Jonathan Scott Duff wrote:
On Tue, May 24, 2005 at 11:24:50PM -0400, Jeff 'japhy' Pinyan wrote:

I wish <!prop X> was allowed. I don't see why <!...> has to be confined to zero-width assertions.


I don't either actually. One thing that occurred to me while responding
to your original email was that <!foo> might have slightly wrong
huffmanization.  Is zero-width the common case?  If not, we could use
character doubling for emphasis:  <!foo> consumes, while <!!foo> is
zero-width.
But that's just a random rambling on my part. I trust @Larry has put
wee more thought into it than I.  :-)

But what would a consuming <!...> mean?  As it can have no internal
backtracking points (it only has them if it fails), it would match (and
consume) the whole rest of the string, then if there were any more to
the pattern, would immediately backtrack back out left of itself.  Thus
it would be semantically identical to the zero-width version. So zero-width is really the only possibility for <!...>.

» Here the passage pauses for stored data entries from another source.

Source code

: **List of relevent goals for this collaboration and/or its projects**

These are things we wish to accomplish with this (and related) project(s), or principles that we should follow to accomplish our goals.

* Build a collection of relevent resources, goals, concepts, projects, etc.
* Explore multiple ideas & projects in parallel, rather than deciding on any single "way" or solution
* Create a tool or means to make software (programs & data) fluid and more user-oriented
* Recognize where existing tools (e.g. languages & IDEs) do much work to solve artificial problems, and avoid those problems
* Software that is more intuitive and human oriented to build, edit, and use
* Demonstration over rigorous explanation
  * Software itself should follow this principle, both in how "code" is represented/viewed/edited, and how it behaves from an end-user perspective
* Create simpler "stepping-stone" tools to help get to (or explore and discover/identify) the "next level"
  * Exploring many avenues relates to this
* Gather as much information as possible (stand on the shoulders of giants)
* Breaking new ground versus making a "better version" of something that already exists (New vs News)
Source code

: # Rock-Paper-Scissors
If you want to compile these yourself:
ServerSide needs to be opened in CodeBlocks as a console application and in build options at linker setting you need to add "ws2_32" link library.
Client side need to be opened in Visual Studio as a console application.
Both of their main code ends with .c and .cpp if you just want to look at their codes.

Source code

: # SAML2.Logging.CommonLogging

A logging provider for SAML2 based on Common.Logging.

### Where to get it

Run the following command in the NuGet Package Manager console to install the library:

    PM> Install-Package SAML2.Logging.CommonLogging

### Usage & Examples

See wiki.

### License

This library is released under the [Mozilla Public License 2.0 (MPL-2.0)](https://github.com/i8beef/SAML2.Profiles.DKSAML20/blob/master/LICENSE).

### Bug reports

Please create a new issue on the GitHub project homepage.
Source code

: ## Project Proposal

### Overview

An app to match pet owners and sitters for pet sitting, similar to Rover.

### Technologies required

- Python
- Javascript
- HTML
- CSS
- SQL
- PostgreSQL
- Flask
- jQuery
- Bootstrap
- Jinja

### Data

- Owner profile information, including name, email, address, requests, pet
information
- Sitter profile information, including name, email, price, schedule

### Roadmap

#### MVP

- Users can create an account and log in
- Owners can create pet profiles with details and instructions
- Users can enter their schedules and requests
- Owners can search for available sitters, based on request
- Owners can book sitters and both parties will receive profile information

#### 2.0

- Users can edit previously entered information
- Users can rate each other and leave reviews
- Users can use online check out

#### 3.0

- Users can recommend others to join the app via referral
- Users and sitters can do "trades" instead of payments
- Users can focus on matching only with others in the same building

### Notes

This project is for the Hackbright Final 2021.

Now <prop X> is a character class just like <+digit> and so
under the new character class syntax, would probably be written
<+prop X> or if the white space is a problem, then maybe <+prop:X>
(or <+prop(X)> as Larry gets the colon :-), but that is a pretty
adverbial case so ':' maybe okay) with the complemented case being
<-prop:X>.  Actually the 'prop' may be unnecessary at all, as we know
we're in the character class sub-language because we saw the '<+', '<-'
or '<[', so we could just define the various Unicode character property
codes (I.e., Lu, Ll, Zs, etc) as pre-defined character class names just
like 'digit' or 'letter'.

BTW, as a matter of terminology, <-digit> should probably be called the
complement of <+digit> instead of the negation so as not to confuse it with the <!...> negative zero-width assertion case.